Azra, tüm serseriler öldüğünde arabanın içinde duramadı. Oğuzhan’ın yanına geldi ve doğrudan suratına bir yumruk atma girişiminde bulundu, Oğuzhan bunda kuruldu ve kadının bileğini yakalayıp suratına bir tokat attı.

“Ne diyeceğini az çok biliyorum, niye seni kurtarmadım öyle değil mi? Seni onlara karşı sattım? Bana yardım için defalarca kez baktığında tek kaşımı dahi kaldırmadım? Tüm bu salakça sorulardan ziyade sana bir sorum var, bu piç kurularını gördüğün anda neden durumu değerlendirmedin? Nasıl savaşman gerektiğini neden düşünmedin? Ayrıca; antrenman yaparken kullandığın hamleleri neden kullanmadın? Salak mısın lan sen!”

Azra, gözleri yaşlarla doluyken Oğuzhan’a doğru bakmaya devam etti. Ne diyeceğini yine bilemedi, ne zaman karşısındaki erkekle tartışmaya girse hep kaybettiğini keşfetti. En sonunda dayanamadı ve gözleri yaşlarla dolu bir şekilde yere çöktü ağlamaya başladı.

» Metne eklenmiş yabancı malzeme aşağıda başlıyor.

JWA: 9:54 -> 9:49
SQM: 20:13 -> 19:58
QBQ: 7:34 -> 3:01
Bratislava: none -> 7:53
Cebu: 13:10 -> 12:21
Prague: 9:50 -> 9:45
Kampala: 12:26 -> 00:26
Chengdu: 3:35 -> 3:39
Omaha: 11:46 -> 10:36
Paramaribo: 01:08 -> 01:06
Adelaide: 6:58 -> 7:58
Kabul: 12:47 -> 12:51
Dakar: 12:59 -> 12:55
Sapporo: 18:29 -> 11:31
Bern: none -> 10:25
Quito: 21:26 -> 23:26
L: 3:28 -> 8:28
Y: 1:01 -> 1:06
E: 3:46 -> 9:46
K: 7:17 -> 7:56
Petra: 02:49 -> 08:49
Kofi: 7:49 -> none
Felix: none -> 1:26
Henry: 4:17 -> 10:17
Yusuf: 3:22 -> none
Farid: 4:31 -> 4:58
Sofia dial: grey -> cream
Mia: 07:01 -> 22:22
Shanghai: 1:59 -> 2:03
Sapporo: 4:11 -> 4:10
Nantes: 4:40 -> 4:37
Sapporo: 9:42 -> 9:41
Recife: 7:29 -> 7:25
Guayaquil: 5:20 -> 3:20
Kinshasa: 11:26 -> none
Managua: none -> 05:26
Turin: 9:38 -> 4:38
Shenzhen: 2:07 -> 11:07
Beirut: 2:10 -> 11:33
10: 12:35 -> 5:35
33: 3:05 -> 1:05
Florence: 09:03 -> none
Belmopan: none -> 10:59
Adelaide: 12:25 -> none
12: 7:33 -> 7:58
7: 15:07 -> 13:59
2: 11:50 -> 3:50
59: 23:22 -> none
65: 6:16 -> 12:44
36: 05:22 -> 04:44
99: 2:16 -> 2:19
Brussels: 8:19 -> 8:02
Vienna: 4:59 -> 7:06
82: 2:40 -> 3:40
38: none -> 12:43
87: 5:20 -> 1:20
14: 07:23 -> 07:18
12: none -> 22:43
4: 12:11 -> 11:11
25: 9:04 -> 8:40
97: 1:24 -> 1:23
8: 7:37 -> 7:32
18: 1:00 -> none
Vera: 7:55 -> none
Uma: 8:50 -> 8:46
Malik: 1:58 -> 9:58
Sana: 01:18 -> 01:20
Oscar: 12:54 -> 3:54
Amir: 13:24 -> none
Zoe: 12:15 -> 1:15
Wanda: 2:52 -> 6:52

Oğuzhan salya sümük ağlayan kadına baktı, “Hayatını her seferinde kurtaracak insanlar hep olmayacak! Bunu sok artık kafana, bak en yakın arkadaşlarını satan şu Teoman’ı hatırla; kötü bir durum anında ben dahi seni satabilirim. O halde satıldığın anda ne yapacaksın? Kaderine razı mı olacaksın ha? Madem bunu yapacaksın, o elinde tuttuğun sopayı bir kenara fırlat ve kendini zombilere teslim et, en azından temizce seni kemirirler! Canın acısa da temiz bir ölümle ölmüş olursun!”

Azra, Oğuzhan’ın sözlerini duyduğunda sarsıldı. Kendisini ayakta duracak kadar güçlü hissettiği beş gün önceki halini hatırladı, şimdi kendini ne kadar da kolayca kandırdığını fark etti.